Bahkan dalam hal ini Umar pernah menyampai kan: Barang siapa yang mendengar
hadis dari Nabi kemudian ia meriwayatkannya sesuai dengan yang didengarnya
orang itu selamat.[2]
Namun, penyampaian hadis secara makna tidak dapat dihindari oleh sahabat yang
melihat kejadian di zaman Rasul, namun tidak dapat menyampaikan secara lafaz
c.
Penyampaian hadis fi’liyah Rasul. Pada
masa sahabat hadis fi’liyah tidak hanya disampaikan secara fi’liyah, tetapi
juga secara verbal. Hal itu disebabkan suatu keniscayaan sahabat untuk menceritakan cara Rasul melakukan sesuatu.
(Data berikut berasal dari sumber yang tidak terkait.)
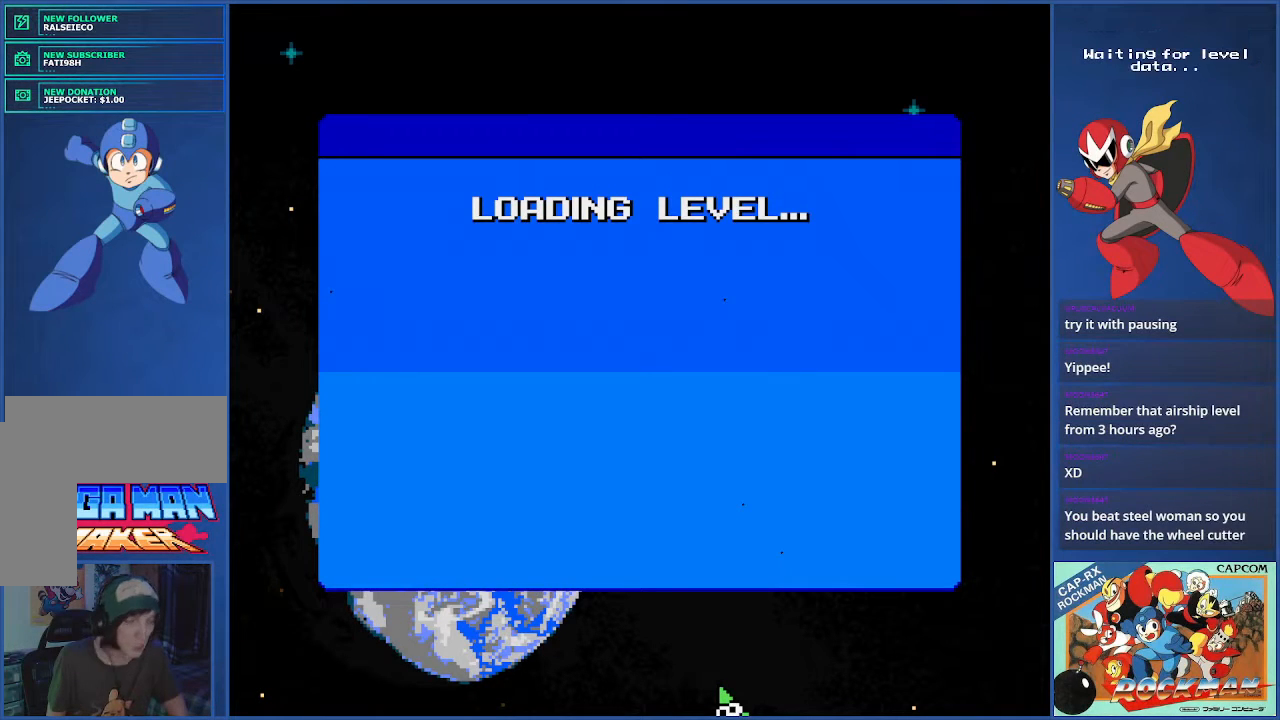
{"buttons": [], "events": []}
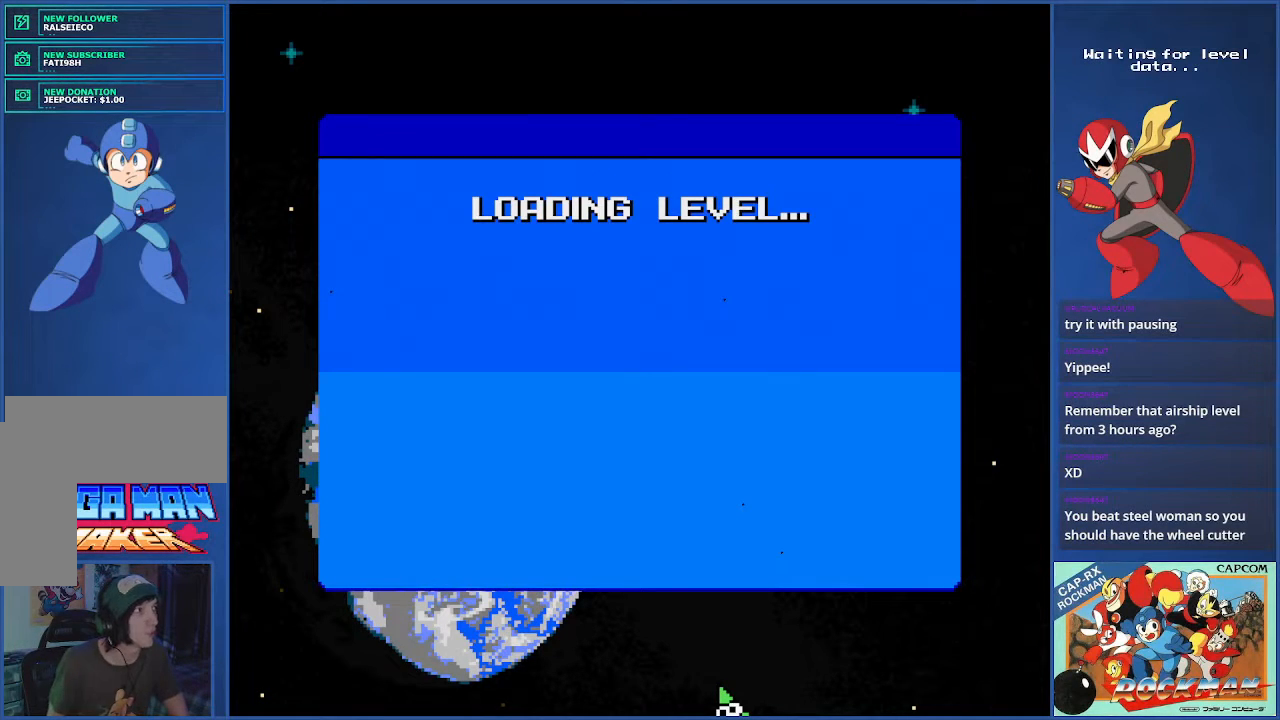
{"buttons": [], "events": []}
Realitas ini tentu saja akan berdampak pada perbedaan versi antara sahabat yang
satu dengan yang lain. Ada sahabat yang
dapat menyampai kan secara rinci dan sesuai dengan perbuatan
Rasulullah, akan tetapi mungkin juga ada
sahabat yang hanya menangkap hal yang sangat umum atau penting saja.
d.
Penyampaian Hadis Rasulullah yang
berbentuk dialog antara Rasul dengan sahabat, pada masa ini disampaikan oleh
sahabat secara verbal dengan versi masing-masing.
Kenyataan
sejarah yang disebutkan di atas membuka peluang terhadap adanya hadis Rasul
yang disampaikan sahabat tidak seperti ketika mereka menerimanya. Hal itu disebabkan beberapa faktor yang
berimplikasi pada keharusan menjaga kemurnian hadis Rasul. Hal itu terlihat dari beberapa kebijakan yang
dilakukan oleh Khalifah dalam menjaga hadis Rasul.
2)
Upaya Khalifah Rasyidin menjaga
Hadis Rasulullah
Setelah Rasulullah meninggal dunia,
upaya yang sangat luar biasa dilakukan sahabat untuk menjaga
dan memelihara hadis Rasul, dan berpegang
teguh dengan hadis Rasul. Ada beberapa cara yang dilakukan:
1.
Hati-hati dalam
menyampaikan hadis
Bentuk kehati-hatian sahabat dalam menyampaikan hadis Rasul terlihat pada ketentuan yang ditetapkan
dan dijalankan oleh sahabat :
a.
Menyedikitkan (membatasi) periwayatan Hadis
Setelah Rasulullah SAW. wafat, Khalifah Rasyidin mengambil
beberapa kebijakan untuk menjaga hadis Rasulullah. Kebijakan
Khalifah Rasyidin berkaitan dengan ada’
(menyampaikan) hadis terlihat ketika kebijakan Khalifah agar tidak menyampaikan hadis kecuali karena sangat
dibutuhkan.[3] Menyedikitkan atau membatasi
periwayatan
dilakukan oleh Khalifah dalam upaya hati-hati menjaga atau memelihara hadis
Rasulullah dan memberikan pembatasan dalam periwayatan agar orang tidak
menyampaikan sunnah yang bukan sunnah. [4]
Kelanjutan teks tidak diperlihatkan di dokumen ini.